STORED DATA.
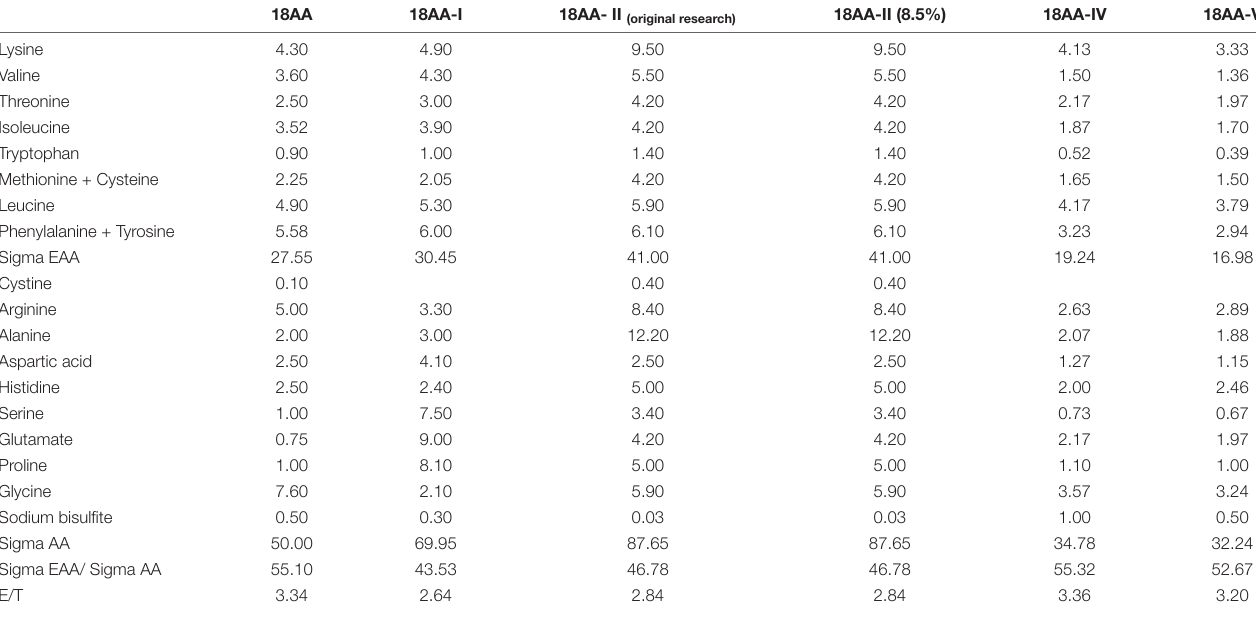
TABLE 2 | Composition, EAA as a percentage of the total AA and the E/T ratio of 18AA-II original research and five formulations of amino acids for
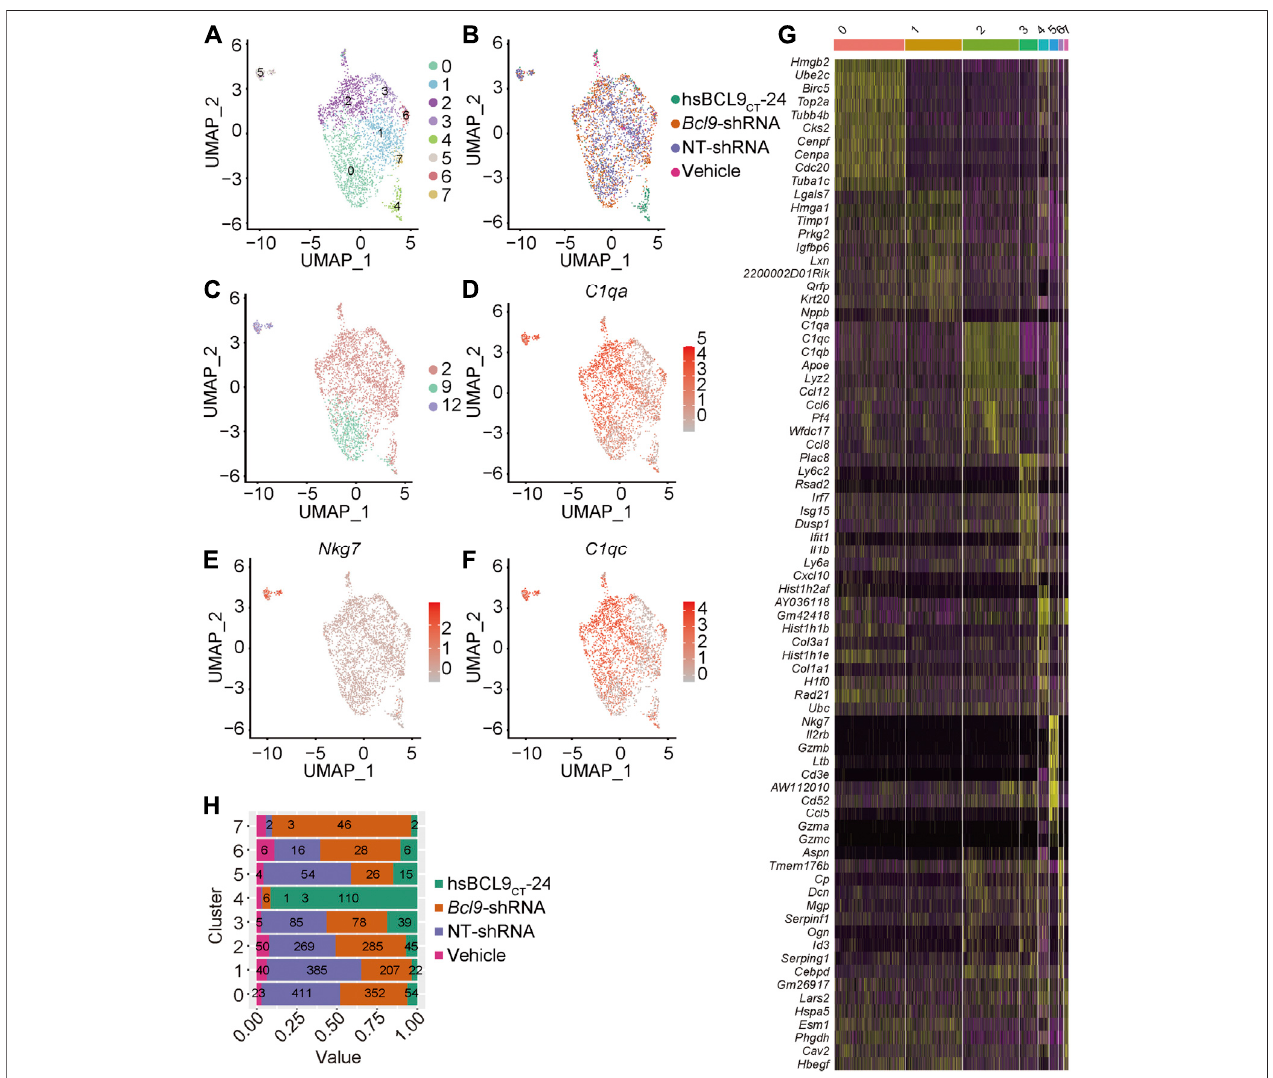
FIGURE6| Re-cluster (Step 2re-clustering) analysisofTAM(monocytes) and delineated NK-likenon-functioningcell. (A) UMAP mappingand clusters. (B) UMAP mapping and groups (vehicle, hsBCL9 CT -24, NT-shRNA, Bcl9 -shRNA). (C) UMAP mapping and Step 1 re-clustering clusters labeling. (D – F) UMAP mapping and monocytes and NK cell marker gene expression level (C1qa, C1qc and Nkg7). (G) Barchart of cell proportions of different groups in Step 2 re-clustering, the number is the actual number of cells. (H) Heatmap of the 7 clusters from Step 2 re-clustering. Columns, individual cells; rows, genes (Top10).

* * *

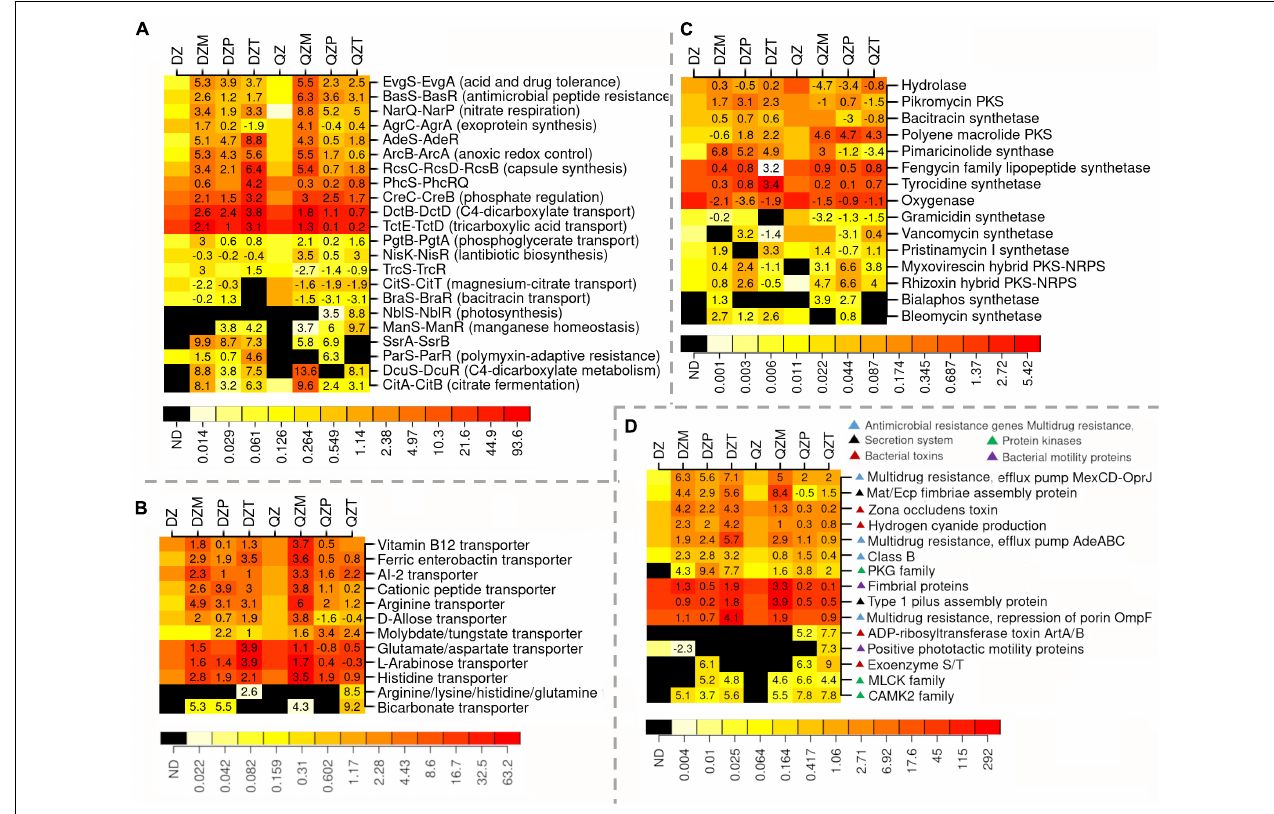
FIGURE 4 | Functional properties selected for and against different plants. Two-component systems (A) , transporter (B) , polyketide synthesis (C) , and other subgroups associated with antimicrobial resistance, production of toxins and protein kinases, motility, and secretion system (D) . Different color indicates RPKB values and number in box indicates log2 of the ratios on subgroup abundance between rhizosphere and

ACTIVITY. Report each line of the material above where the word "different" appears.

SOLUTION.
FIGURE6| Re-cluster (Step 2re-clustering) analysisofTAM(monocytes) and delineated NK-likenon-functioningcell. (A) UMAP mappingand clusters. (B) UMAP mapping and groups (vehicle, hsBCL9 CT -24, NT-shRNA, Bcl9 -shRNA). (C) UMAP mapping and Step 1 re-clustering clusters labeling. (D – F) UMAP mapping and monocytes and NK cell marker gene expression level (C1qa, C1qc and Nkg7). (G) Barchart of cell proportions of different groups in Step 2 re-clustering, the number is the actual number of cells. (H) Heatmap of the 7 clusters from Step 2 re-clustering. Columns, individual cells; rows, genes (Top10).
FIGURE 4 | Functional properties selected for and against different plants. Two-component systems (A) , transporter (B) , polyketide synthesis (C) , and other subgroups associated with antimicrobial resistance, production of toxins and protein kinases, motility, and secretion system (D) . Different color indicates RPKB values and number in box indicates log2 of the ratios on subgroup abundance between rhizosphere and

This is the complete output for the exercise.